The task. The range runs from the line containing "33 Kč / 1 kg" through the last line of the material below; retype it exactly, leaving out the pictures.

Segment Open

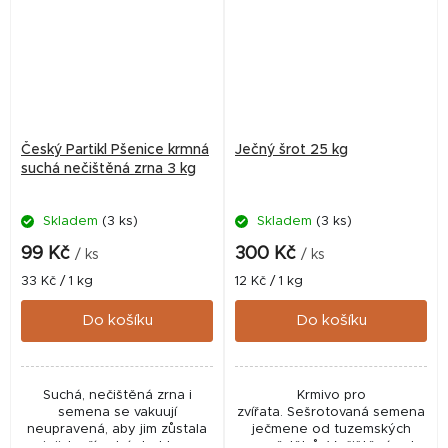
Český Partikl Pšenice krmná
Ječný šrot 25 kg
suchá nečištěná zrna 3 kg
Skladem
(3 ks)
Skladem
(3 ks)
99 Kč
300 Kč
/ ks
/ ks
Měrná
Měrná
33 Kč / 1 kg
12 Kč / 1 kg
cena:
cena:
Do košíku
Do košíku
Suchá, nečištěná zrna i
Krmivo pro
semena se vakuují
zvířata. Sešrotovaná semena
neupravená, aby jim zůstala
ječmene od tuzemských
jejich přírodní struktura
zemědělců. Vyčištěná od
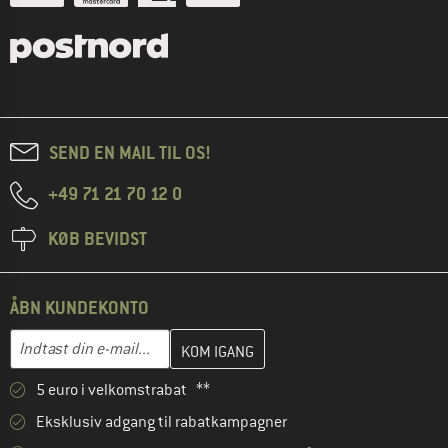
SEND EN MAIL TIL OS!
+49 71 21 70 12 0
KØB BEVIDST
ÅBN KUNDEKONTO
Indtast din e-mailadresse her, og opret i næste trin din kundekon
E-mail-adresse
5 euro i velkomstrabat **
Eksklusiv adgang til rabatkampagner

Segment Closed

Task output.
33 Kč / 1 kg
12 Kč / 1 kg
cena:
cena:
Do košíku
Do košíku
Suchá, nečištěná zrna i
Krmivo pro
semena se vakuují
zvířata. Sešrotovaná semena
neupravená, aby jim zůstala
ječmene od tuzemských
jejich přírodní struktura
zemědělců. Vyčištěná od
SEND EN MAIL TIL OS!
+49 71 21 70 12 0
KØB BEVIDST
ÅBN KUNDEKONTO
Indtast din e-mailadresse her, og opret i næste trin din kundekon
E-mail-adresse
5 euro i velkomstrabat **
Eksklusiv adgang til rabatkampagner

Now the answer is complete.